South Korea under President Kim Dae Jung has played into the hands of Pyongyang with its "sunshine policy" of engagement, in which Seoul authorizes not only tourism but also large-scale investment. Thus Kim hopes to lower the level of confrontation and, gradually, persuade the North to open up to normal trade, commerce and communication with the South. This policy, like the agreement on inspections of the suspect cave or the Geneva framework, will do nothing to solve the basic problem: how to get rid of a regime whose crimes may by now have matched those of Pol Pot's Cambodia. At this stage, the effect of any agreement with Pyongyang is to prolong the survival of leaders left with no other source of support. Their Russian and Chinese benefactors began demanding payment for goods in hard cash nearly 10 years ago.

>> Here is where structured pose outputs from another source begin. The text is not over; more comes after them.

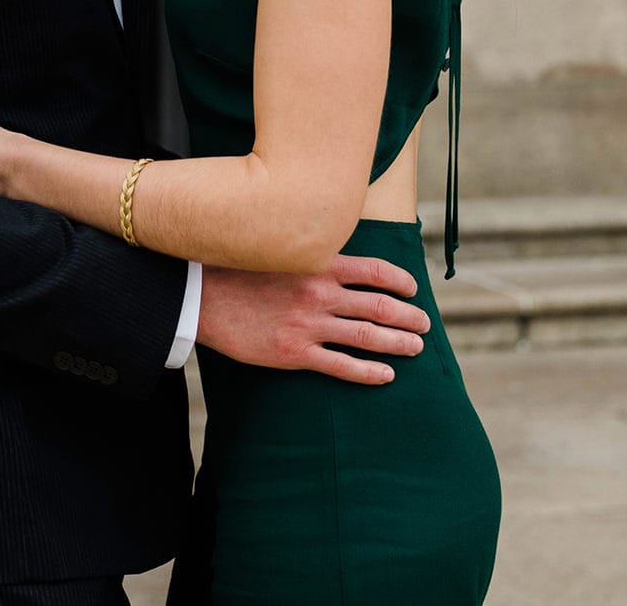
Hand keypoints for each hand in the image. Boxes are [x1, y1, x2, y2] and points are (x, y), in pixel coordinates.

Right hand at [195, 257, 431, 385]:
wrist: (201, 295)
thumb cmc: (237, 269)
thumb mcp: (278, 250)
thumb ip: (309, 254)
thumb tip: (336, 256)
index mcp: (318, 263)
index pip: (374, 270)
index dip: (400, 281)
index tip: (413, 289)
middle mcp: (320, 292)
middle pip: (380, 305)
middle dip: (408, 316)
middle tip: (425, 324)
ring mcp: (310, 324)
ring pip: (367, 335)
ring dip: (397, 342)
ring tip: (416, 348)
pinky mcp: (295, 352)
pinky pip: (342, 365)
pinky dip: (368, 372)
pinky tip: (386, 375)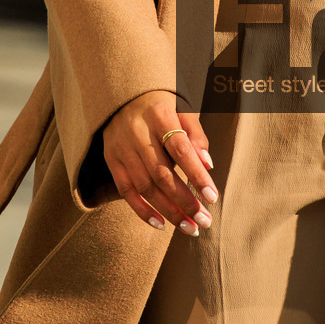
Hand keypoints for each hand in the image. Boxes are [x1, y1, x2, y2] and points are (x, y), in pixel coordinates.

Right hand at [102, 92, 216, 234]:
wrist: (122, 96)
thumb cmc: (162, 107)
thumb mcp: (182, 110)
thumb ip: (196, 135)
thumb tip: (208, 165)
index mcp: (158, 115)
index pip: (180, 150)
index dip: (197, 176)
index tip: (212, 197)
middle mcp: (137, 132)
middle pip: (162, 174)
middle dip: (185, 202)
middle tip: (204, 221)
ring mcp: (121, 148)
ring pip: (145, 187)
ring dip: (168, 212)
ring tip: (189, 228)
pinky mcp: (112, 160)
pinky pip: (125, 191)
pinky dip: (142, 211)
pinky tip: (161, 225)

The North Korean children on the Chinese side of the Tumen River have never seen any of the food the U.S., China, South Korea and others ship to North Korea. They say they have seen many people executed, often for stealing in order to survive, but were too hungry to worry much about what they had witnessed. Yoo Sung Eun, just 1.37 m tall at age 16, grins as he imitates the response of a condemned man he witnessed before the firing squad. "First the man stares at the riflemen in front of him," says Yoo, whose teacher led his entire class to watch. "Then when the guard yells, 'Fire,' the man closes his eyes. Then his head snaps back when the bullet hits him."

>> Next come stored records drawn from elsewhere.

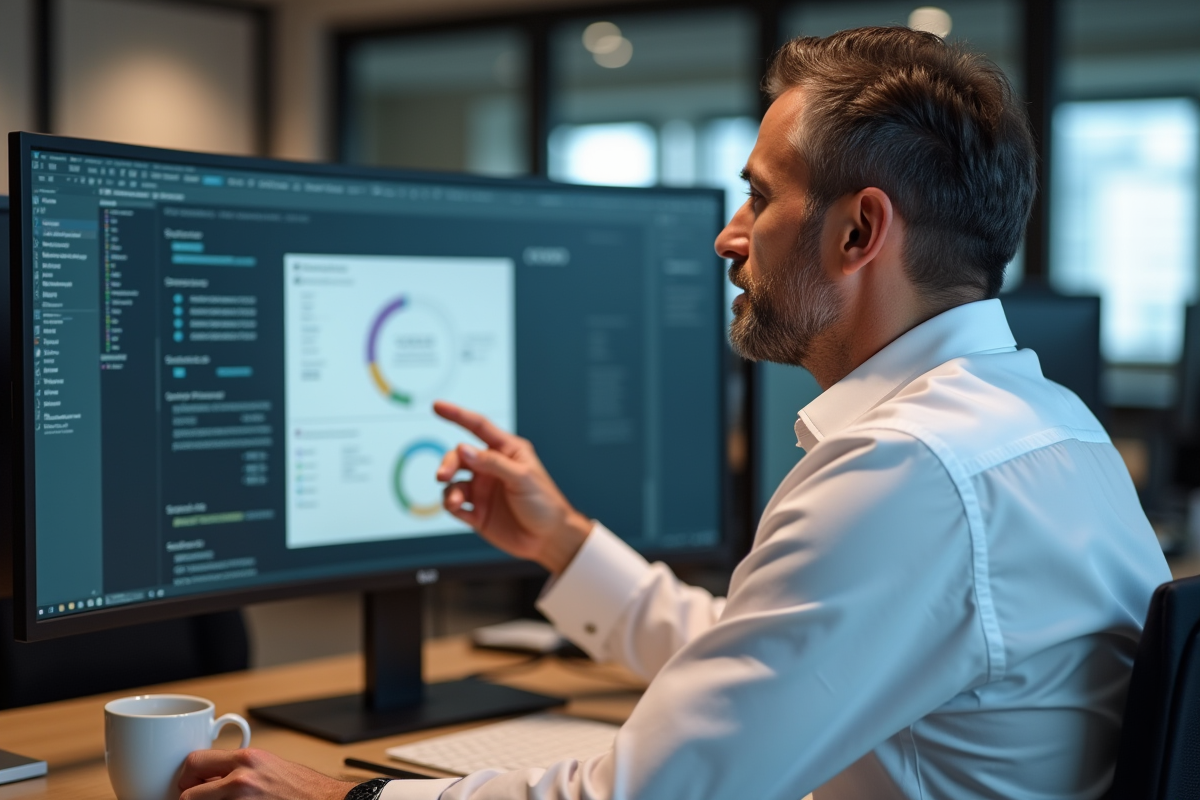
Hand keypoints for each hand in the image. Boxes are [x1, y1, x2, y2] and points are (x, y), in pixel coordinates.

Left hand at [178, 748, 352, 799]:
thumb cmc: (302, 787)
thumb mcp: (268, 765)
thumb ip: (238, 767)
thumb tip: (212, 776)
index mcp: (246, 759)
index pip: (194, 762)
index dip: (187, 777)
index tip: (191, 784)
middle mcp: (240, 780)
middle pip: (187, 794)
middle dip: (189, 798)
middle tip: (197, 799)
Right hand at [434, 400, 590, 574]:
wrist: (549, 539)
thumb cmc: (544, 503)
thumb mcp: (522, 478)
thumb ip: (492, 462)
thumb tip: (462, 448)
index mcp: (506, 452)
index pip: (478, 427)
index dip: (457, 415)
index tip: (437, 406)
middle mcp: (491, 468)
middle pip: (459, 456)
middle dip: (448, 463)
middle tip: (442, 475)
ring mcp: (482, 490)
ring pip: (453, 481)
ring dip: (449, 489)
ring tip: (454, 502)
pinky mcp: (477, 512)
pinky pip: (454, 504)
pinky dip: (451, 505)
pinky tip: (458, 509)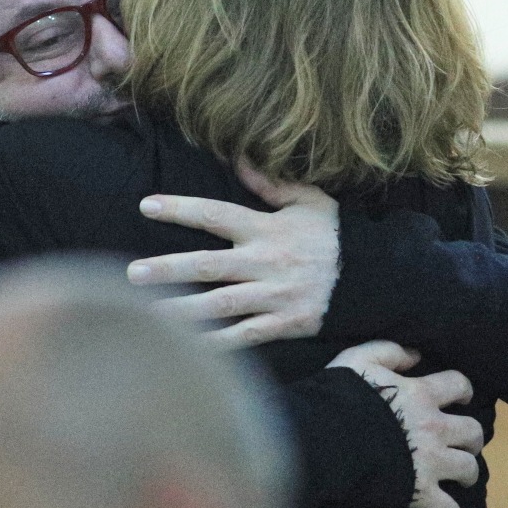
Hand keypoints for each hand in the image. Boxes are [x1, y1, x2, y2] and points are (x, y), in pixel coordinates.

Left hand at [128, 160, 339, 345]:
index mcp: (267, 230)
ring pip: (217, 306)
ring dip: (179, 311)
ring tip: (144, 315)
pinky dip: (214, 345)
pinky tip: (185, 350)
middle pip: (206, 266)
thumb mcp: (310, 201)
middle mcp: (266, 263)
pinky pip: (242, 337)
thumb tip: (238, 157)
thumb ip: (272, 182)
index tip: (147, 206)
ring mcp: (273, 297)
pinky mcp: (283, 325)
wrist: (377, 278)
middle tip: (131, 274)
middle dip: (167, 270)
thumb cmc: (336, 237)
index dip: (181, 209)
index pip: (216, 215)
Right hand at [328, 341, 483, 507]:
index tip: (462, 396)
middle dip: (471, 436)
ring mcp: (430, 462)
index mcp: (422, 395)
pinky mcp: (420, 492)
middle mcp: (434, 428)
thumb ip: (389, 351)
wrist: (325, 438)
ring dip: (468, 471)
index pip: (459, 385)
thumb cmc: (338, 397)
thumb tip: (415, 354)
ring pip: (469, 468)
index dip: (464, 390)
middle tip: (463, 440)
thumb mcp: (359, 359)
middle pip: (472, 431)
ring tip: (462, 476)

Kim Yun recalls the day when a child wrote DEATH TO KIM JONG IL on a wall by a toilet at school. "They had a long investigation," she says. "The child and his whole family were sent to prison." Further down the river, big characters in Korean lettering, painted white on the side of a hill, read, LET'S BRIGHTEN THE YOUTH BY LIGHTING UP KIM JONG IL'S ERA. The sign reflects a cynicism matched only by that of policymakers in Seoul and Washington who think they can appease Pyongyang by providing the food and power it needs to go on murdering its own people.